=== Source records ===

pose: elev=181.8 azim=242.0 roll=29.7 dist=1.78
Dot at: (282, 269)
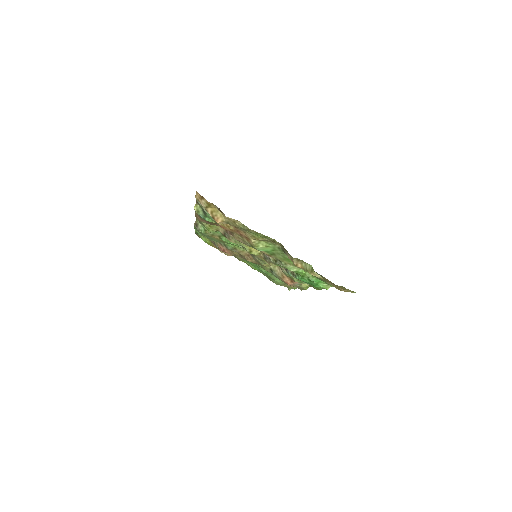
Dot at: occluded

===
=== Source records ===

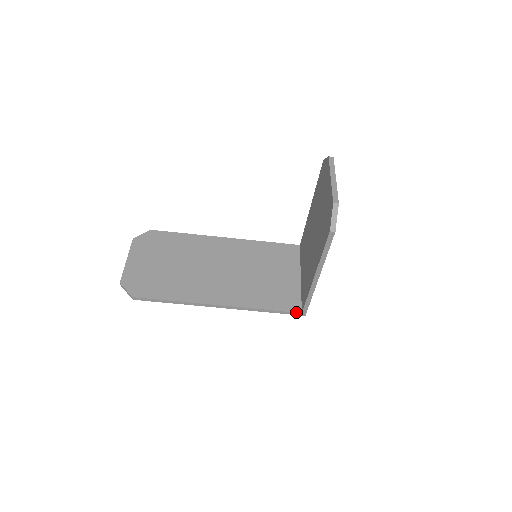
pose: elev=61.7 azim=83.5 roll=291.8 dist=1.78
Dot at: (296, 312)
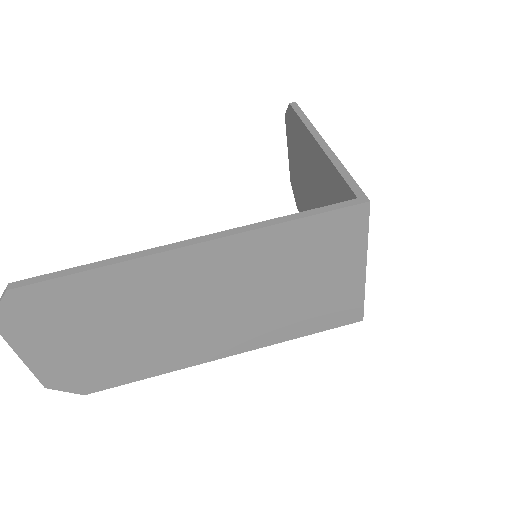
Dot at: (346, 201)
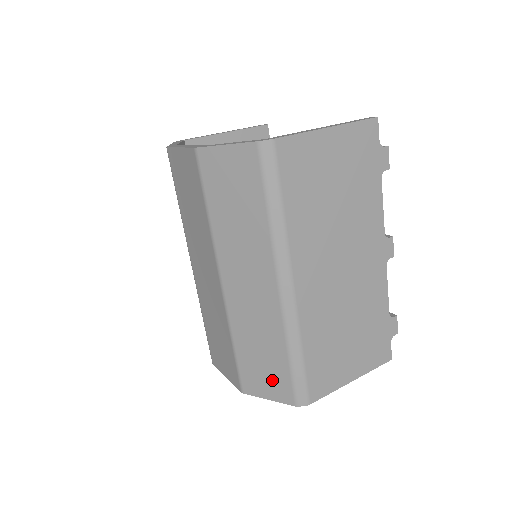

===
=== Source records ===

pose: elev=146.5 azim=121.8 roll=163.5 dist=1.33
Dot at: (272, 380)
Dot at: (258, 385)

===

Brief> Copy the records word for word, from the line with "pose: elev=181.8 azim=242.0" to the line with "Dot at: occluded", and leave out the pictures.

The result>
pose: elev=181.8 azim=242.0 roll=29.7 dist=1.78
Dot at: (282, 269)
Dot at: occluded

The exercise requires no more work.